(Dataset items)

Content starts

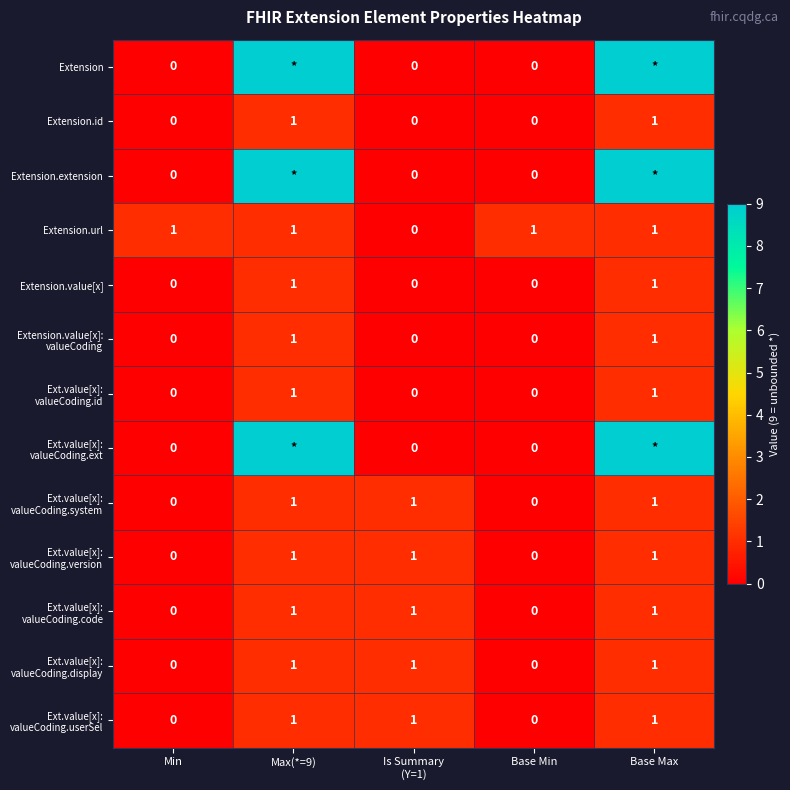

Which label corresponds to the largest value in the chart?

Max(*=9)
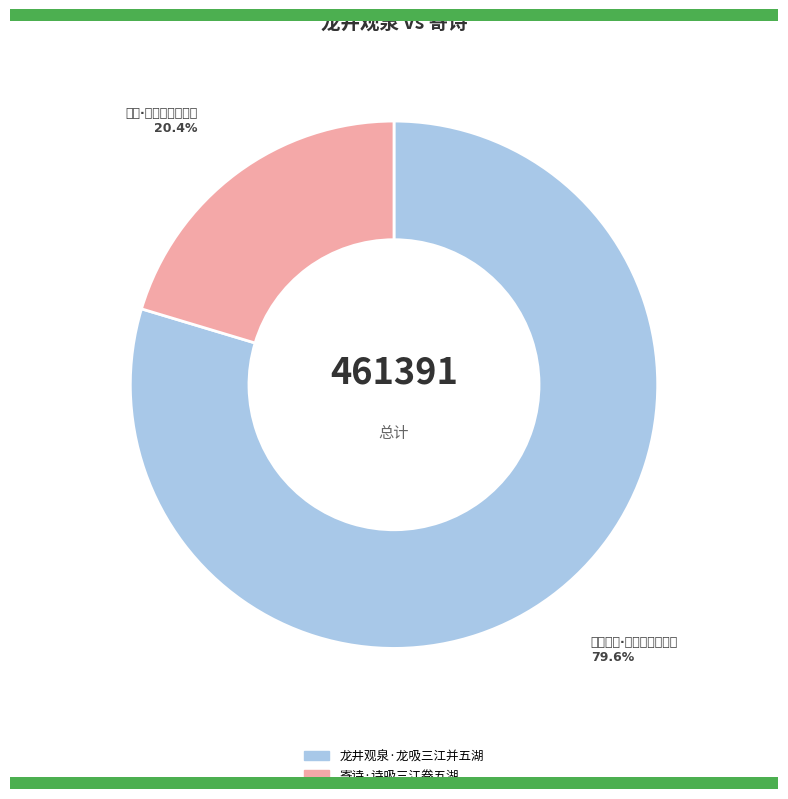

Is it true that 寄诗·诗吸三江卷五湖 is 27% of the pie?

False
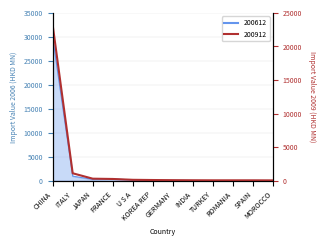

Between which two adjacent categories do 200912 and 200612 first intersect?

CHINA and ITALY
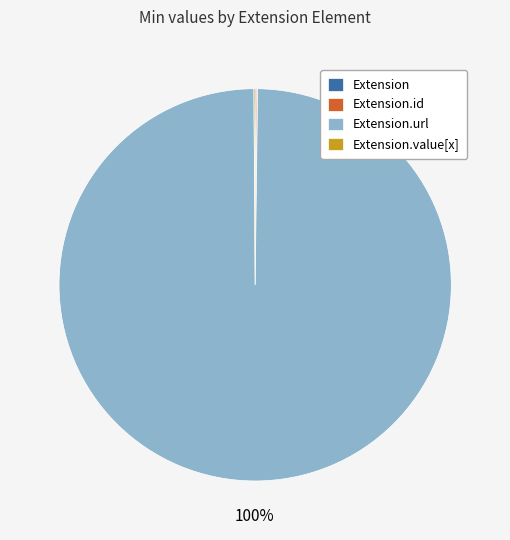

To the nearest percent, what is the difference between the largest and smallest slice percentages?

100%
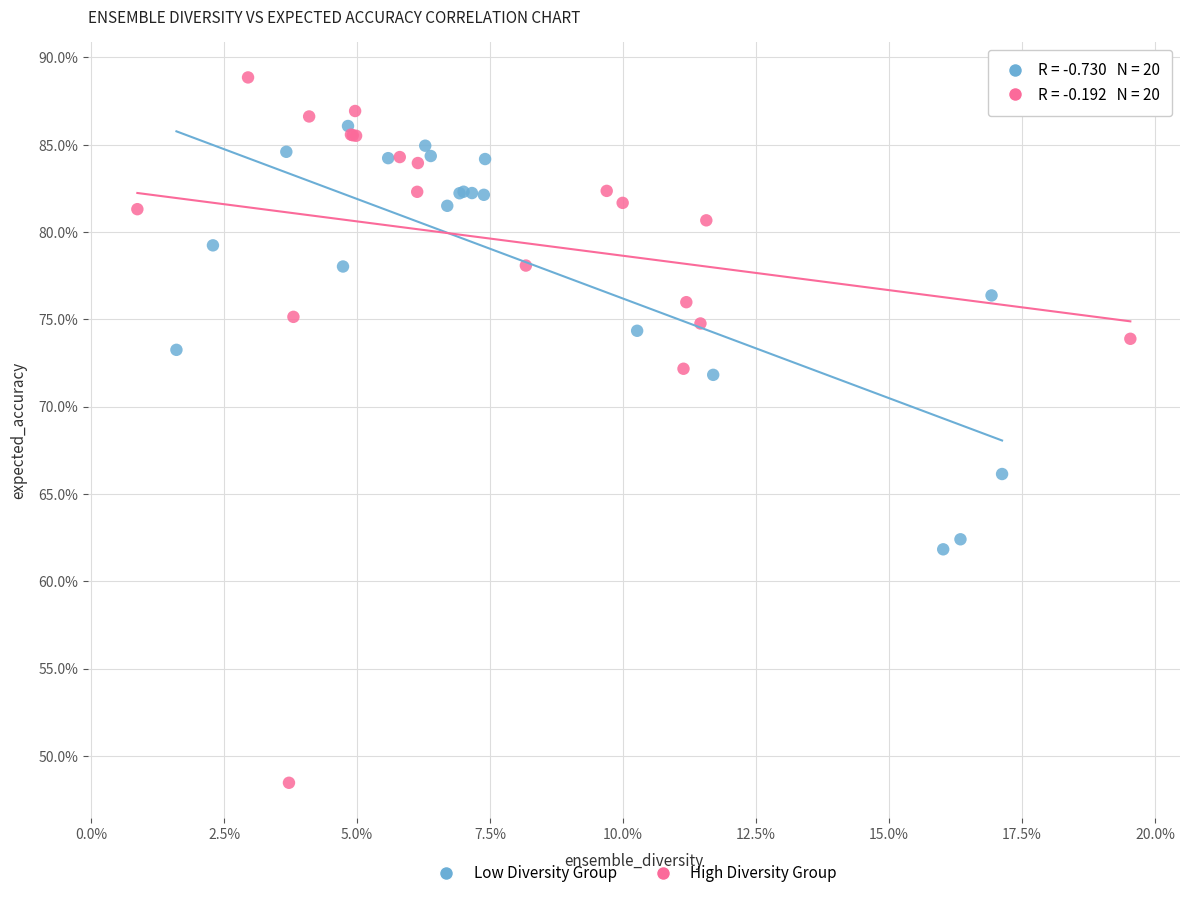

Which series has the widest spread of Y values?

High Diversity Group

Content ends

What to do | Copy out every line above word for word, leaving out the pictures.

Answer for the task |
Which label corresponds to the largest value in the chart?

Max(*=9)

Is it true that 寄诗·诗吸三江卷五湖 is 27% of the pie?

False

Between which two adjacent categories do 200912 and 200612 first intersect?

CHINA and ITALY

To the nearest percent, what is the difference between the largest and smallest slice percentages?

100%

Which series has the widest spread of Y values?

High Diversity Group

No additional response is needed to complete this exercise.